Protein found in humans

Caveolin-1 is a protein that in humans is encoded by the CAV1 gene.

== Function ==

The scaffolding protein encoded by this gene is the main component of the caveolae plasma membranes found in most cell types. The protein links integrin subunits to the tyrosine kinase FYN, an initiating step in coupling integrins to the Ras-ERK pathway and promoting cell cycle progression. The gene is a tumor suppressor gene candidate and a negative regulator of the Ras-p42/44 MAP kinase cascade. CAV1 and CAV2 are located next to each other on chromosome 7 and express colocalizing proteins that form a stable hetero-oligomeric complex.

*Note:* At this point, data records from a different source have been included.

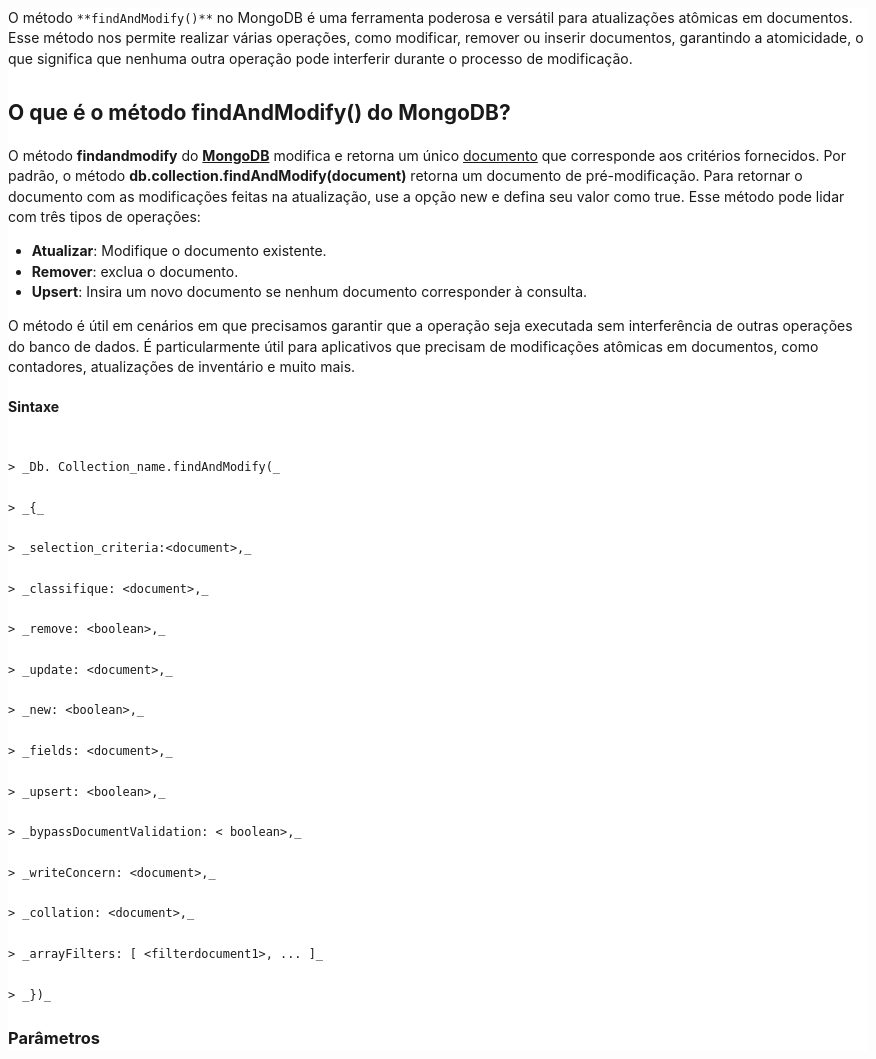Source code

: O método `**findAndModify()**` no MongoDB é uma ferramenta poderosa e versátil para atualizações atômicas em documentos. Esse método nos permite realizar várias operações, como modificar, remover ou inserir documentos, garantindo a atomicidade, o que significa que nenhuma outra operação pode interferir durante o processo de modificação.

## O que é o método findAndModify() do MongoDB?

O método **findandmodify** do **[MongoDB](https://www.geeksforgeeks.org/mongodb-tutorial/)** modifica e retorna um único [documento](https://www.geeksforgeeks.org/mongodb-database-collection-and-document/) que corresponde aos critérios fornecidos. Por padrão, o método **db.collection.findAndModify(document)** retorna um documento de pré-modificação. Para retornar o documento com as modificações feitas na atualização, use a opção new e defina seu valor como true. Esse método pode lidar com três tipos de operações:

- **Atualizar**: Modifique o documento existente.
- **Remover**: exclua o documento.
- **Upsert**: Insira um novo documento se nenhum documento corresponder à consulta.

O método é útil em cenários em que precisamos garantir que a operação seja executada sem interferência de outras operações do banco de dados. É particularmente útil para aplicativos que precisam de modificações atômicas em documentos, como contadores, atualizações de inventário e muito mais.

#### Sintaxe
```

> _Db. Collection_name.findAndModify(_

> _{_

> _selection_criteria:<document>,_

> _classifique: <document>,_

> _remove: <boolean>,_

> _update: <document>,_

> _new: <boolean>,_

> _fields: <document>,_

> _upsert: <boolean>,_

> _bypassDocumentValidation: < boolean>,_

> _writeConcern: <document>,_

> _collation: <document>,_

> _arrayFilters: [ <filterdocument1>, ... ]_

> _})_

```
### **Parâmetros**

By using alternative initiation codons in the same reading frame, two isoforms (alpha and beta) are encoded by a single transcript from this gene.

== Interactions ==

Caveolin 1 has been shown to interact with heterotrimeric G proteins,
Src tyrosine kinases (Src, Lyn) and H-Ras,
cholesterol,
TGF beta receptor 1,
endothelial NOS,
androgen receptor,
amyloid precursor protein,
gap junction protein, alpha 1,
nitric oxide synthase 2A, epidermal growth factor receptor, endothelin receptor type B, PDGFRB, PDGFRA, PTGS2, TRAF2, estrogen receptor alpha, caveolin 2, PLD2, Bruton's tyrosine kinase, and SCP2. All these interactions are through a caveolin-scaffolding domain (CSD) within caveolin-1 molecule. Molecules that interact with caveolin-1 contain caveolin-binding motifs (CBM).